Seth Stephens-Davidowitz, economista, autore ed opinionista della nota testata americana
The New York Times, ha di recente provato a suggerire
in un suo editoriale una correlazione tra determinate ricerche su Google, la loro posizione geografica, e il rapporto con la pandemia attualmente in corso. Ogni giorno infatti, milioni di persone in tutto il mondo digitano dei sintomi di un potenziale malessere, che sentono su di loro in quel momento, su Google. Sarebbe possibile usare queste ricerche per aiutare a
rilevare focolai sconosciuti di Covid-19, in particolare in parti del mondo con scarse infrastrutture dedicate ai test?
Non si tratta di un’ipotesi così impensabile, ma non è nemmeno un’idea nuova. Mentre sembrano esserci informazioni importanti sulla presenza di Covid-19 nei dati di ricerca, bisogna porre molta attenzione nella
costruzione di modelli basati su questi dati, imparando dai tentativi passati che hanno cercato di sfruttare tali informazioni per misurare la diffusione geografica di diverse malattie. È importante citare
un articolo del 2009 pubblicato su Nature, in cui i ricercatori hanno dimostrato che le ricerche di Google relative all'influenza avevano rispecchiato in modo accurato i dati settimanali sui tassi di influenza, diffusi dai Centri per il controllo e la prevenzione delle malattie. I ricercatori hanno usato questi termini di ricerca per costruire un modello al fine di aiutare a rilevare le epidemie prima che i dati ufficiali fossero raccolti.
Sebbene il modello abbia funzionato inizialmente, sono state riscontrate alcune difficoltà durante la pandemia di influenza H1N1 del 2009. Il problema era che l'influenza, essendo così presente e diffusa a livello mediatico, portava molte persone a cercarla su Google per paura e/o curiosità. In quel particolare caso,
l’aumento della percezione del pericolo per la malattia ha portato le ricerche Google a mostrare dati sull’influenza sballati, rispetto alle statistiche di contagio reale.
Pur considerando questo tipo di “contaminazione” all’interno dei dati, Seth Stephens-Davidowitz porta come un possibile esempio la situazione
in Ecuador nei primi giorni di aprile. I dati ufficiali mostrano come, mentre l'Ecuador ha tra i più alti tassi di casi pro-capite di Covid-19 in Sud America, ha anche un tasso più basso di Stati Uniti, Canada, Australia, Iran e gran parte dell'Europa. Allo stesso tempo, gli ecuadoregni stanno ora effettuando più ricerche relative alla perdita dell'olfatto rispetto a qualsiasi altro paese al mondo (come suggeriscono le statistiche di Google). Le ricerche di "

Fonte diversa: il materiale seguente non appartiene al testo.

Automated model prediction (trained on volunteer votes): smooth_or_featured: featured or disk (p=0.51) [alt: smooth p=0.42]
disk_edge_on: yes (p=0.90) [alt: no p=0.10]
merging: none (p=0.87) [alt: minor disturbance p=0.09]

no puedo oler" ("Non riesco a sentire l'odore") sono circa 10 volte più numerose in Ecuador rispetto ad un paese come la Spagna, anche se il primo stato riporta ufficialmente meno di un decimo di casi pro capite. Gli ecuadoriani sono primi in classifica anche per ricerche di febbre, brividi e diarrea. I dati di ricerca, in altre parole, suggeriscono che l'Ecuador potrebbe essere ancora più un epicentro di Covid-19 di quanto affermino i dati ufficiali.
Tra i tentativi passati e l’esempio portato dall’economista, sta sempre più emergendo l’importanza di produrre nuovi metodi per
migliorare i modelli di tracking delle malattie basati sui big data, contribuendo a rilanciare progetti di monitoraggio di questo tipo. È fondamentale individuare e raccogliere solo le ricerche che hanno più probabilità di essere segnalazioni di sintomi, piuttosto che quelle relative alle notizie.

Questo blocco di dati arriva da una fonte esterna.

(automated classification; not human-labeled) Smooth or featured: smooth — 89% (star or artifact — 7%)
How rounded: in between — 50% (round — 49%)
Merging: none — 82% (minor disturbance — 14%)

Query come "Non riesco a sentire l'odore" sono particolarmente utili, perché la struttura delle stesse suggerisce che colui che la sta digitando possa effettivamente aver contratto la malattia; diversamente, altre query relative alla perdita dell'olfatto in generale potrebbero invece suggerire una semplice curiosità sull'argomento.
È plausibile che fatti importanti sulla malattia di Covid-19 possano essere trovati su Google Trends (che ricordiamo, diffonde tutto
pubblicamente e gratuitamente) o in altri grandi set di dati da data scientist, esperti medici o persino da investigatori di dati amatoriali, ed è altrettanto fondamentale che debba essere fatto tutto il possibile per trarre valore dalla loro interpretazione.